Activity: Each record should be given again exactly as it appears, with no image included.

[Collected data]
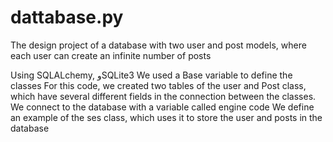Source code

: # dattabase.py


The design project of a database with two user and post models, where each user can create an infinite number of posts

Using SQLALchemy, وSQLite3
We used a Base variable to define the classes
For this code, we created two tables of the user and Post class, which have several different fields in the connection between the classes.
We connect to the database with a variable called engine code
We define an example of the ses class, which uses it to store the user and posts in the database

Result below:
Source code

: # dattabase.py


The design project of a database with two user and post models, where each user can create an infinite number of posts

Using SQLALchemy, وSQLite3
We used a Base variable to define the classes
For this code, we created two tables of the user and Post class, which have several different fields in the connection between the classes.
We connect to the database with a variable called engine code
We define an example of the ses class, which uses it to store the user and posts in the database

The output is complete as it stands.